Rediscovering the delights of C

The last few months have been an interesting journey for me. Not only have I been having loads of fun (and quite a few late nights) with my Raspberry Pi experimentations, but I have also been spending my working days programming in C. It came as a bit of a surprise when I was first approached to do this work, as I my career had taken me out of C into C++ for several years, Java for over a decade, then a bit of Ruby for a while.

I must say, though, that I have been really enjoying working with C. It’s a much simpler language, and does require some extra effort for things which might be relatively simple in a more modern language, but this simplicity has a lot of benefits. Once you get your head round the essential concepts and the small number of “gotchas”, nothing is much more complex than any other. I have been working on a system which could be considered as half way between an embedded system and an enterprise component.
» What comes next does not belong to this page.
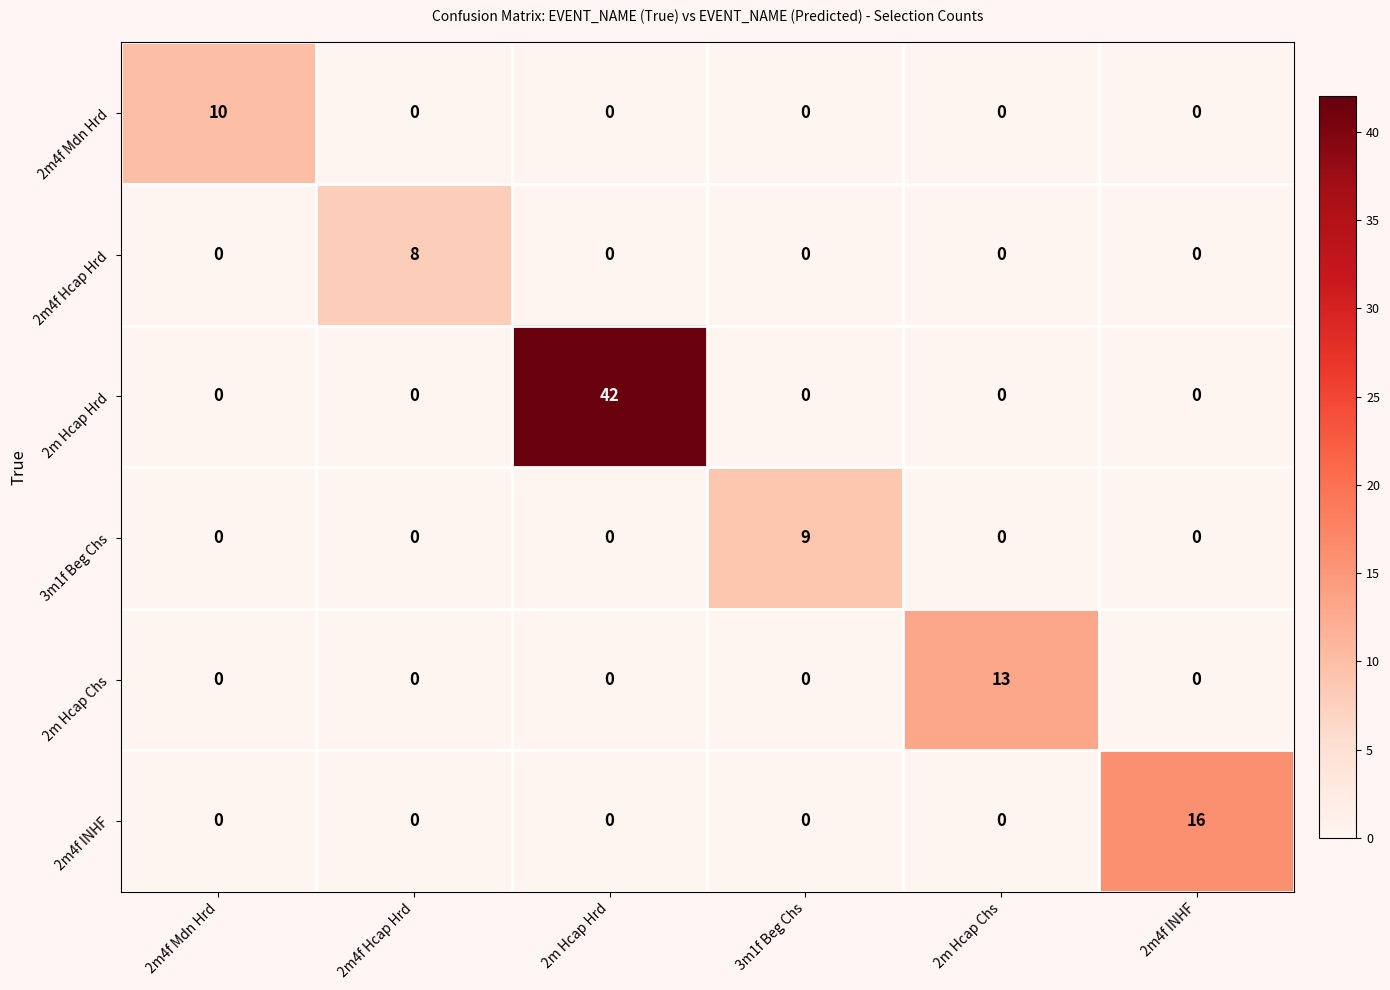

Which series has the widest spread of values?

2m Hcap Hrd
The embedded nature of the project means that “build it yourself” is an acceptable (and often very wise) choice when compared with using a complex, general purpose, and potentially flaky, third part component. The enterprise nature creeps in with the use of networks and standard protocols to communicate with the many other parts of the overall system.

As a classic example of this, today I spent my time exploring the feasibility of adding a web server into the mix, but rather than treat it as a complex problem and reach for some existing software, I started from an empty C source file and built a basic web server from scratch. After a few hours I was happily talking to the fresh server using firefox and a simple client I had built, and progressing to add dynamic attachment of code to URL paths. All using only low-level system calls to configure, read, and write network sockets, no third-party components at all.
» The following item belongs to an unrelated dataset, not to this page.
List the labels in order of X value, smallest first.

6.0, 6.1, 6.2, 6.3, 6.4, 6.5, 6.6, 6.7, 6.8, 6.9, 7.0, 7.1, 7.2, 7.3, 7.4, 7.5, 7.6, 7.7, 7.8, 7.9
In practice this is just a proof of concept, and may never be incorporated into the system, but I think it goes a long way to show how C doesn’t have to be the scary, complex, and dangerous low-level language it is sometimes painted as.

I see a strong analogy with the Raspberry Pi here. There have been small, relatively low cost development boards on the market for years, but none have caught the public imagination quite like the Raspberry Pi. It’s a fascinating situation, and I have a feeling that it is something to do with the way that, although relatively simple, the raspberry Pi somehow does not seem scary, complex, or fragile. Just fun.